Each entry below should appear again exactly as written, without pictures.

Landmark coordinate records
------------------------
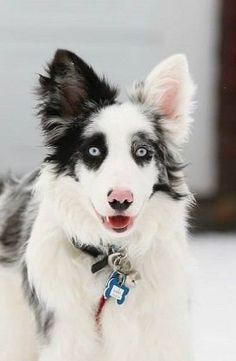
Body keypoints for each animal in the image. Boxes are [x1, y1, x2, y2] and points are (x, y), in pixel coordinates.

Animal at [0, 48, 195, 360]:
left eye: (143, 151)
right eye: (93, 150)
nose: (120, 200)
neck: (112, 259)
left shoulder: (162, 332)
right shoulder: (65, 334)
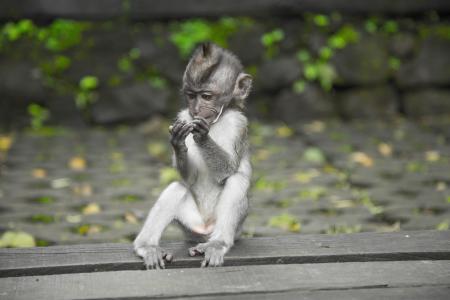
------------------------
▶ [OUTPUT]
Body keypoints for each animal in the image. Boxes are [x1, y1, x2, y2] and points are (x, y), in pixel coordinates.

Animal at [0, 48, 195, 360]:
left eye: (143, 151)
right eye: (93, 150)
nose: (120, 200)
neck: (112, 259)
left shoulder: (162, 332)
right shoulder: (65, 334)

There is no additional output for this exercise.